Während Anton an der Front als Sanitäter Grausames erlebt, vergnügt sich Alexander alias Paon in seinen gewohnten Künstlerkreisen. Bilderreigen mit Schlachten sind der momentane Hit unter den Adeligen, weshalb ihn Mylo überredet seine Themen zu ändern und sich eine Schlacht aus sicherer Entfernung anzusehen. Besonders in diesem Abschnitt wird dem Leser die Absurdität des Krieges vor Augen gehalten.

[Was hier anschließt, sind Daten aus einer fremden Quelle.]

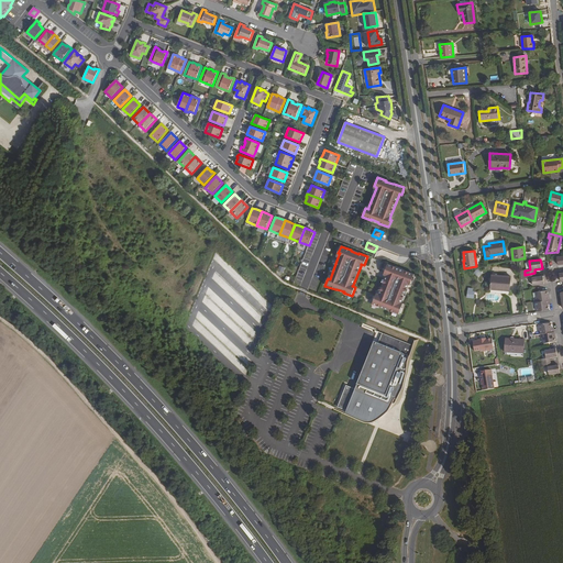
[(376,295),(373,304),(381,307),(381,306),(388,309),(388,310),(399,315),(401,307),(399,307),(401,302),(408,285),(410,280),(411,282),(415,275),(404,271),(396,268),(396,267),(388,264),(384,273),(387,274),(386,276),(379,295),(378,296),(376,295)]
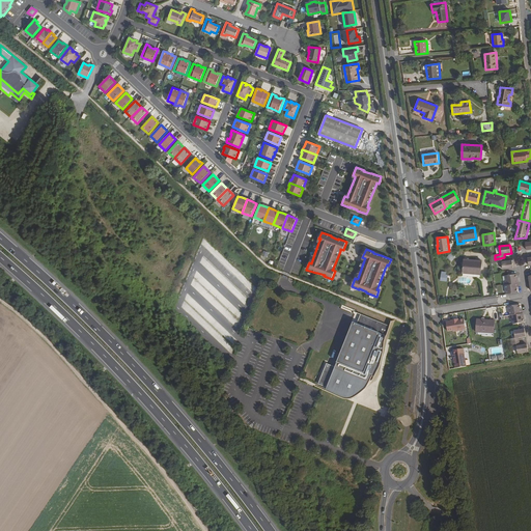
[(504,257),(495,259),(496,263),(501,262),(503,270),(513,268),(512,260),(505,261),(504,257)]
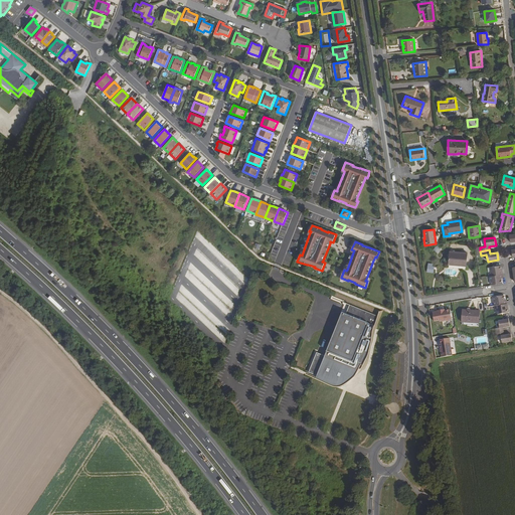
[(467,253),(450,251),(449,265),(466,267),(467,253)]
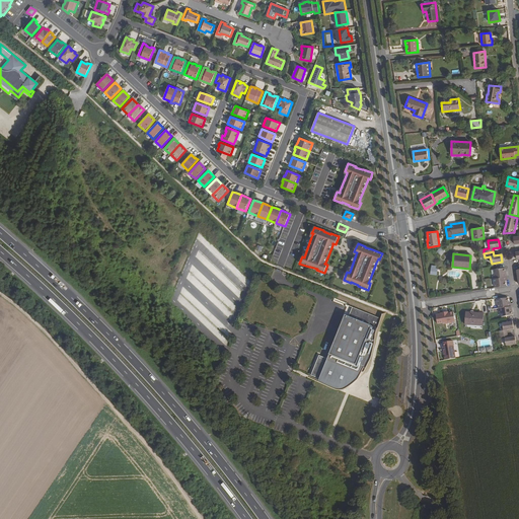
[(503,268),(494,270),(495,275),(493,275),(494,279),(506,277),(505,268),(503,268)]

Wir treffen wieder auf altbekannte Figuren und müssen von den einen oder anderen leider auch Abschied nehmen. Die Charaktere sind lebendig, vielschichtig und mitten aus dem Leben gegriffen. Dadurch, dass man sie alle bereits gut kennt, ist es wie ein nach Hause kommen.
Die Geschichte wird in verschiedenen Handlungssträngen und Perspektiven erzählt. Wir bleiben nicht nur bei Mimi, Bernadette und Corinne auf der Schwäbisch Alb, sondern erleben mit Anton hautnah die schlimmsten Seiten des Krieges mit und verweilen auch etwas kürzer bei Alexander in Stuttgart. Die Identität von Mylo wird in diesem Band endlich aufgelöst und hat meine Vermutung bestätigt.
Diesmal haben sich wirklich alle Charaktere weiterentwickelt (vorallem Bernadette, die nun auch meine Sympathie hat) und sind teilweise über sich hinausgewachsen. Besonders nahe gegangen sind mir die Szenen rund um Anton an der Westfront. Sie zeigen vor allem die Sinnlosigkeit des Krieges auf.
Am Ende gibt es eine kleine Überraschung und einen weiteren Cliffhanger, der mich schon freudig auf den finalen fünften Band freuen lässt.

Ein grober Fehler ist mir allerdings aufgefallen und das dürfte einer Autorin wie Petra Durst-Beninng und dem Lekorat von Blanvalet nicht passieren! Thronfolger Franz Ferdinand wird bei ihr zum Sohn von Kaiser Franz Joseph, statt zu seinem Neffen. Rudolf, sein einziger Sohn, beging Selbstmord in Mayerling und deshalb ging die Nachfolge an Franz Ferdinand über. Ein sehr schwerwiegender Fehler ist der Autorin hier passiert! Dafür gibt es einen halben Stern Abzug!

Fazit:
Dieser vierte Band der Saga hat mich mitgerissen und ich habe ihn in wenigen Tagen verschlungen. Die Wirren des Krieges, der Zusammenhalt der Frauen im Ort und die Hoffnung, dass endlich wieder Normalität eintritt, wurde von der Autorin wieder äußert lebendig erzählt. Ich freue mich schon auf den finalen fünften Band. Wegen eines schweren historischen Fehlers muss ich allerdings einen (halben) Stern abziehen.